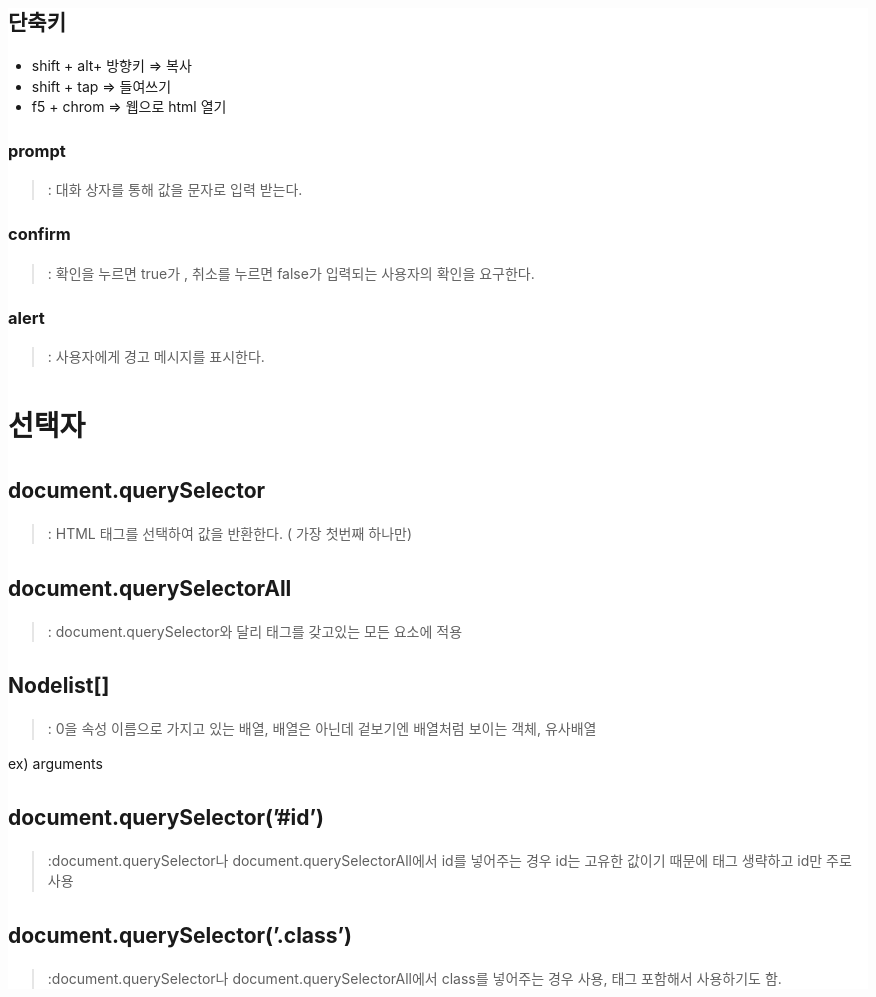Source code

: ## 단축키

- shift + alt+ 방향키 ⇒ 복사
- shift + tap ⇒ 들여쓰기
- f5 + chrom ⇒ 웹으로 html 열기

### prompt

> : 대화 상자를 통해 값을 문자로 입력 받는다.
> 

### confirm

> : 확인을 누르면 true가 , 취소를 누르면 false가 입력되는 사용자의 확인을 요구한다.
> 

### alert

> : 사용자에게 경고 메시지를 표시한다.
> 

# 선택자

## document.querySelector

> : HTML 태그를 선택하여 값을 반환한다. ( 가장 첫번째 하나만)
> 

## document.querySelectorAll

> : document.querySelector와 달리 태그를 갖고있는 모든 요소에 적용
> 

## Nodelist[]

> : 0을 속성 이름으로 가지고 있는 배열, 배열은 아닌데 겉보기엔 배열처럼 보이는 객체, 유사배열
> 

ex) arguments

## document.querySelector(’#id’)

> :document.querySelector나 document.querySelectorAll에서 id를 넣어주는 경우 id는 고유한 값이기 때문에 태그 생략하고 id만 주로 사용
> 

## document.querySelector(’.class’)

> :document.querySelector나 document.querySelectorAll에서 class를 넣어주는 경우 사용, 태그 포함해서 사용하기도 함.
>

Task objective
Print all of the entries word for word. Omit the pictures they contain.

Expected output
Source code

: ## 단축키

- shift + alt+ 방향키 ⇒ 복사
- shift + tap ⇒ 들여쓰기
- f5 + chrom ⇒ 웹으로 html 열기

### prompt

> : 대화 상자를 통해 값을 문자로 입력 받는다.
> 

### confirm

> : 확인을 누르면 true가 , 취소를 누르면 false가 입력되는 사용자의 확인을 요구한다.
> 

### alert

> : 사용자에게 경고 메시지를 표시한다.
> 

# 선택자

## document.querySelector

> : HTML 태그를 선택하여 값을 반환한다. ( 가장 첫번째 하나만)
> 

## document.querySelectorAll

> : document.querySelector와 달리 태그를 갖고있는 모든 요소에 적용
> 

## Nodelist[]

> : 0을 속성 이름으로 가지고 있는 배열, 배열은 아닌데 겉보기엔 배열처럼 보이는 객체, 유사배열
> 

ex) arguments

## document.querySelector(’#id’)

> :document.querySelector나 document.querySelectorAll에서 id를 넣어주는 경우 id는 고유한 값이기 때문에 태그 생략하고 id만 주로 사용
> 

## document.querySelector(’.class’)

> :document.querySelector나 document.querySelectorAll에서 class를 넣어주는 경우 사용, 태그 포함해서 사용하기도 함.
>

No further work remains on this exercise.